- [What to do] Work out how many lines in the data hold the string "linecap". Reply with only that number.

(Excerpts from a dataset)

BEGIN

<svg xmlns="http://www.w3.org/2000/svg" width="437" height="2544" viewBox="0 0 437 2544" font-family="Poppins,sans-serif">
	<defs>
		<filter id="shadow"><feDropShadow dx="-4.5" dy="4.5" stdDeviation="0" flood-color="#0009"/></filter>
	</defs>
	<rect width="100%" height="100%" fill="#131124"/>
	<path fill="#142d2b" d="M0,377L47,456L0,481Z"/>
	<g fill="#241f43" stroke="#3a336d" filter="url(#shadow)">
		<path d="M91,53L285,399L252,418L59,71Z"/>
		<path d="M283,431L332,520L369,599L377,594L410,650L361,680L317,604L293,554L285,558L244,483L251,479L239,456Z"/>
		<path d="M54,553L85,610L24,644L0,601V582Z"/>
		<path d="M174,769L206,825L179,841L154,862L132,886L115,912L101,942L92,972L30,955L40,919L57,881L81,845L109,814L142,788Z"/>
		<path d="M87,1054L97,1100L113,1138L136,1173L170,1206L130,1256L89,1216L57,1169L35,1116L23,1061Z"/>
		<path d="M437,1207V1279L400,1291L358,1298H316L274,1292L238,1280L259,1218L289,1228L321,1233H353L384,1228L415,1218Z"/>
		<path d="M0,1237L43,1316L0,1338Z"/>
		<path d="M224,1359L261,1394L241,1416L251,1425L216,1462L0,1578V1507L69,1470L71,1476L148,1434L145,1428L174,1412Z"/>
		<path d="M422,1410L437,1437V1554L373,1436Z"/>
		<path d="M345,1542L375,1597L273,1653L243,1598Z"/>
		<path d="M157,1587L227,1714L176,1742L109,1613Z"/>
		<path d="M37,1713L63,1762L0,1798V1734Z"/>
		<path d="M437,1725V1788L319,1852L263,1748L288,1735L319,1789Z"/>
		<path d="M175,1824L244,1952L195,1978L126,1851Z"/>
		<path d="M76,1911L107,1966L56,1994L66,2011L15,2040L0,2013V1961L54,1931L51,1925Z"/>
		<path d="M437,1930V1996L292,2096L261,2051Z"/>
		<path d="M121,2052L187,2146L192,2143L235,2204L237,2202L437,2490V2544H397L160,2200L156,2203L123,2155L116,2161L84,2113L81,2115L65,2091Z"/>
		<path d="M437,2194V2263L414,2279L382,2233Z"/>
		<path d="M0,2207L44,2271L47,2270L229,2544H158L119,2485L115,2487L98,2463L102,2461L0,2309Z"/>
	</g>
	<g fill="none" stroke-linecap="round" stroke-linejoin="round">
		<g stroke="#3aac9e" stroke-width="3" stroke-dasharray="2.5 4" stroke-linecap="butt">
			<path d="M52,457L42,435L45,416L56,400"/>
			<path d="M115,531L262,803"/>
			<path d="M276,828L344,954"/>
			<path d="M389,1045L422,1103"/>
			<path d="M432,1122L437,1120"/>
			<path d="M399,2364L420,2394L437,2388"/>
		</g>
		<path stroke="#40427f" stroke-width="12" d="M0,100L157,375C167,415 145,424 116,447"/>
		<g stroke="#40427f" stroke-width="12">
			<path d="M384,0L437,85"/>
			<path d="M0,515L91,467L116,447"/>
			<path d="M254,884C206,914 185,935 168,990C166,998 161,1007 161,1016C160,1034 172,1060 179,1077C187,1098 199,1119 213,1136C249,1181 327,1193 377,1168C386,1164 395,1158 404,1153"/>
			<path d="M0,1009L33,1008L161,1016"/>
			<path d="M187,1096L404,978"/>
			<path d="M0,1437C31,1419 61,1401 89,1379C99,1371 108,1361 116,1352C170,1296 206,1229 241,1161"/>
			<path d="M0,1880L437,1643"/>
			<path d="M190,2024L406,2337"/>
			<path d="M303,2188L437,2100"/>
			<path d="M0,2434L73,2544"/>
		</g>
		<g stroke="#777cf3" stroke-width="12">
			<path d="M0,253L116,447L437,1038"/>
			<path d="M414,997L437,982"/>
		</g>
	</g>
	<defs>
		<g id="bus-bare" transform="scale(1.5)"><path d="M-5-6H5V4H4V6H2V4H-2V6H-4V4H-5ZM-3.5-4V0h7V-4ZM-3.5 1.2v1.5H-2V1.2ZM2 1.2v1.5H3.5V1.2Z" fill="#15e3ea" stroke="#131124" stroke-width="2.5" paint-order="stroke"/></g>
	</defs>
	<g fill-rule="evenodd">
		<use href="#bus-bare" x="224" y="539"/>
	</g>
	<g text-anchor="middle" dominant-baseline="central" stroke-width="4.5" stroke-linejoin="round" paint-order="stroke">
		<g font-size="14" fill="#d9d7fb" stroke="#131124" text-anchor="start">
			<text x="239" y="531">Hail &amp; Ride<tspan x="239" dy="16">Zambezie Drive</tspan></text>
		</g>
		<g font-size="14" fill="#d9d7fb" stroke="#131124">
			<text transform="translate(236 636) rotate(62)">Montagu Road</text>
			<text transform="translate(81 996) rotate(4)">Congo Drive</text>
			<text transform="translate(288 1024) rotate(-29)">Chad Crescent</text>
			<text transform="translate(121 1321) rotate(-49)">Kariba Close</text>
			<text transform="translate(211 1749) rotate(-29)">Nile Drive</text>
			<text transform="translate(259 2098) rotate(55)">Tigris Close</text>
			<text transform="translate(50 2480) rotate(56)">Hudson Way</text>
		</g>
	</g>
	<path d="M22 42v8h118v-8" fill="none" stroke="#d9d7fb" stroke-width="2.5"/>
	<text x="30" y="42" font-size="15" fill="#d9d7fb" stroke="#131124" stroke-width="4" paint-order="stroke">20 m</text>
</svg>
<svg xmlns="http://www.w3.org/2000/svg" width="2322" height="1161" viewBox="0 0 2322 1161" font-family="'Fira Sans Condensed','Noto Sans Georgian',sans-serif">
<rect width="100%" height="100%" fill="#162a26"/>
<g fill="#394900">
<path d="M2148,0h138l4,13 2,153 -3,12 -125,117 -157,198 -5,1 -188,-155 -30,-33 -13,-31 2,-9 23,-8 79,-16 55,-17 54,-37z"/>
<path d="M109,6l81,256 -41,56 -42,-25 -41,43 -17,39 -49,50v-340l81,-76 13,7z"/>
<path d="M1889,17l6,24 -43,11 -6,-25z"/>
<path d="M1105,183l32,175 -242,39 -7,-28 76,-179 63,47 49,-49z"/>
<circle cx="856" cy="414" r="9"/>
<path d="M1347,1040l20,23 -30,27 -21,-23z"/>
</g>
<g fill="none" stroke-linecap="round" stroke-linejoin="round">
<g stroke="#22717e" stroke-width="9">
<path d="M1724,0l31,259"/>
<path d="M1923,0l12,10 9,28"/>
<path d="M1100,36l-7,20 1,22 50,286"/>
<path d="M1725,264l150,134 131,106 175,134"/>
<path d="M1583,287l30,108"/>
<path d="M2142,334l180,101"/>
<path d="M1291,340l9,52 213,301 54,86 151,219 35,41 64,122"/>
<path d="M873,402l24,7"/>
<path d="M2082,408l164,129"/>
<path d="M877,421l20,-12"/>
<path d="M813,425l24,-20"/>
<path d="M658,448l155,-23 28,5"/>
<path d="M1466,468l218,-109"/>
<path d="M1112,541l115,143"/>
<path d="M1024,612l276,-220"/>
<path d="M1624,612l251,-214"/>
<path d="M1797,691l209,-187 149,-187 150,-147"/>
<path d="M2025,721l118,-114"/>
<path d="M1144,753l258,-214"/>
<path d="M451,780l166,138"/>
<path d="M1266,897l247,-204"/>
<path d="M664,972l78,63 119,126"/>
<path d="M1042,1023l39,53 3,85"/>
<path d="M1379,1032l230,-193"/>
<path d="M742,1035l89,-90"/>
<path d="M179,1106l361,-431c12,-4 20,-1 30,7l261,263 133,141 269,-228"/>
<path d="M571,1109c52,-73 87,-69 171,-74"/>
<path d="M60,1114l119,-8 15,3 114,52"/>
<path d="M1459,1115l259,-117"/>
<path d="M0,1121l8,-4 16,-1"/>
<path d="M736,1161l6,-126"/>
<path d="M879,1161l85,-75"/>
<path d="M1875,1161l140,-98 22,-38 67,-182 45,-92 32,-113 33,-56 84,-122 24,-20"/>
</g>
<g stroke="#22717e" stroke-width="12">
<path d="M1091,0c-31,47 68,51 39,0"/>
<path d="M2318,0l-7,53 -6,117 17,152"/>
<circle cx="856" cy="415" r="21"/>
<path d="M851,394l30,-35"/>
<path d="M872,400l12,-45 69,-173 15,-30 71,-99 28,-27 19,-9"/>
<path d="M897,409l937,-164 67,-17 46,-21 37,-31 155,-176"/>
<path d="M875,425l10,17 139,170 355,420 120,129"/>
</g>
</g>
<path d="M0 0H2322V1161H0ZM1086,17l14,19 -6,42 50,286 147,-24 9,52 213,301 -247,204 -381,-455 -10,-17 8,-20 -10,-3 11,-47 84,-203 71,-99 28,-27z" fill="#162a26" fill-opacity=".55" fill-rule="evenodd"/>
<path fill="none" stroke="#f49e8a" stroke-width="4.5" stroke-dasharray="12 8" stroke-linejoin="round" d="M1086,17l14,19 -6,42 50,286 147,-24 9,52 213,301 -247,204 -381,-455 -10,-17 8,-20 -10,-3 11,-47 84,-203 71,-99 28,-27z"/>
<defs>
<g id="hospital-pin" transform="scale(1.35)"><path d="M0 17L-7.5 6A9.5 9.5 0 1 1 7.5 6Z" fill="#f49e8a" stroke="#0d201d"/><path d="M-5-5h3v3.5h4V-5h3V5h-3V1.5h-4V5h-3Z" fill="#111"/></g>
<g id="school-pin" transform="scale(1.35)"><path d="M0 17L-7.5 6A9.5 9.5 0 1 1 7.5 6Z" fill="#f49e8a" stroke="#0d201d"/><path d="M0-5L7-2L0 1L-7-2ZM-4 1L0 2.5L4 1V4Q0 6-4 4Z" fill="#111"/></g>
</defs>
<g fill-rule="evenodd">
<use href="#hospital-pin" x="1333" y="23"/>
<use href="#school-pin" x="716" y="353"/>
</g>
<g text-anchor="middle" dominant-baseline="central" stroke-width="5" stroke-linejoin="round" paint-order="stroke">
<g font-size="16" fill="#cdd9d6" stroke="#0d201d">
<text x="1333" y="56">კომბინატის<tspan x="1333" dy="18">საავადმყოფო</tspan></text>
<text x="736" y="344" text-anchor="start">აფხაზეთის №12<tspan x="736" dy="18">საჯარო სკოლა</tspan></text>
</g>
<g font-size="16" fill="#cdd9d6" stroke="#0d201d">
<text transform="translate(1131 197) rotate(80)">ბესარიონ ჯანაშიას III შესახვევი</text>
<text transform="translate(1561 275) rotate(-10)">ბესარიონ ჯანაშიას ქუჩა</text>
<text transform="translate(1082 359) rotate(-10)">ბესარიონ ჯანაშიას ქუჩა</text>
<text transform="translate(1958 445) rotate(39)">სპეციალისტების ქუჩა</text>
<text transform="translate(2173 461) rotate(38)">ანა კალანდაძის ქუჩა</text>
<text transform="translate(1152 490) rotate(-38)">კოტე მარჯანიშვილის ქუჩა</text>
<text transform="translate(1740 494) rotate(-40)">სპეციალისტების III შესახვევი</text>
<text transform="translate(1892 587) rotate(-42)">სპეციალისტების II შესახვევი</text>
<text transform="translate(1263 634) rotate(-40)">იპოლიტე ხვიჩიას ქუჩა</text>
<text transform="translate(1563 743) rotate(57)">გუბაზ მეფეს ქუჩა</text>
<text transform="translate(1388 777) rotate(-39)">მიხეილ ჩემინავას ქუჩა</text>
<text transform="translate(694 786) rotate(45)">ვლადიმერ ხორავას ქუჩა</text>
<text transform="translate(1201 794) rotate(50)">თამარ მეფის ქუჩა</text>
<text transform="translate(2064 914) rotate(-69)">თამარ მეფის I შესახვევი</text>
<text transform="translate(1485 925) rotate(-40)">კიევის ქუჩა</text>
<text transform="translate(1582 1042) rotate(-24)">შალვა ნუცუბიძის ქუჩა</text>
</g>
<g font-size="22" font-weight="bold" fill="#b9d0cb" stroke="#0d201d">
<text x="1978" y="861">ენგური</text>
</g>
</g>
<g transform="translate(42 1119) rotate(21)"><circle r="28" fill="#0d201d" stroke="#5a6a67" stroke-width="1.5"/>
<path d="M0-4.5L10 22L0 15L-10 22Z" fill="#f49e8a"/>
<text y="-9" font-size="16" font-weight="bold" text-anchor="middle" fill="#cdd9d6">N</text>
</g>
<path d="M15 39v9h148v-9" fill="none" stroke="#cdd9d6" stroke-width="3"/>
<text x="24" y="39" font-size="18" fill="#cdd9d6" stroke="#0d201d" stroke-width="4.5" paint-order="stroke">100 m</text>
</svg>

END

- [Exercise response] 3